En conséquence, lors d’une « rotation pure » du corps mandibulaire (obtenu par exemple au cours d’un enregistrement de la RC), le pôle latéral du processus condylien effectue, ne vous en déplaise, une rotation lui aussi (autour de l’axe charnière bi-condylien).
Si vous observez une translation de l’un quelconque des points du corps sensé être en « rotation pure », c’est qu’il ne l’est pas, ou plus ; ce corps effectue rait alors une roto-translation comme le fait le corps mandibulaire au cours du mouvement d’ouverture buccale.
Q-SPEEDO a dit:
Déc 17, 2012
Vous avez raison, le terme exact est : roto-translation du pôle externe des condyles. L’enveloppe du mouvement du condyle, lors de la rotation pure du corps mandibulaire est un cône à base latérale et dont le sommet se situe au pôle médial.

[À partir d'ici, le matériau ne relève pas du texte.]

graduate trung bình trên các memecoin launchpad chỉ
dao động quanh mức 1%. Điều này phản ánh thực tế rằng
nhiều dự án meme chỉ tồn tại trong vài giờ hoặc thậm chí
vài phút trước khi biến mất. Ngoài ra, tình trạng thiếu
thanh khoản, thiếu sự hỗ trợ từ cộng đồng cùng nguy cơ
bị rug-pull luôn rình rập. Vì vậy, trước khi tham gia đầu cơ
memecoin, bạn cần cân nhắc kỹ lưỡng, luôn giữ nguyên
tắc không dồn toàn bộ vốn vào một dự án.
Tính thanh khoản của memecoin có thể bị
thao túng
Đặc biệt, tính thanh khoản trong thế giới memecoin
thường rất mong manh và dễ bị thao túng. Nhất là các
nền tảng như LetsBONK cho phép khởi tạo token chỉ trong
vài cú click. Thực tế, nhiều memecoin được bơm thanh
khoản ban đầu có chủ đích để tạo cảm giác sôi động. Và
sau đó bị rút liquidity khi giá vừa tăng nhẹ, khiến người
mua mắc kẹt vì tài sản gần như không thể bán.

Je propose à l’administrateur de modifier le texte de l’article sur ce point.
Merci LAPALISSE pour cette précision.
editeur a dit:
Déc 17, 2012
Merci pour cet échange. Je pense qu’il ne faut pas modifier le texte initial car c’est précisément de la discussion que nait l’intérêt d’un post et la légitimité d’un blog par rapport à une revue écrite. La discussion sur des points de désaccord ou sur des points qui demandent à être préciser permet aux lecteurs de retrouver leurs propres interrogations. La lecture d’un article laisse le lecteur sur la frustration de ne pouvoir faire entrer l’auteur dans la réflexion. Lors d’une conférence, c’est souvent le trac d’intervenir en public qui limite les discussions. Un blog, y compris par l’utilisation d’un pseudo, permet de discuter « librement ». La liberté de penser et de dire, en matière de formation continue ou initiale, c’est le facteur principal de progrès après l’observation.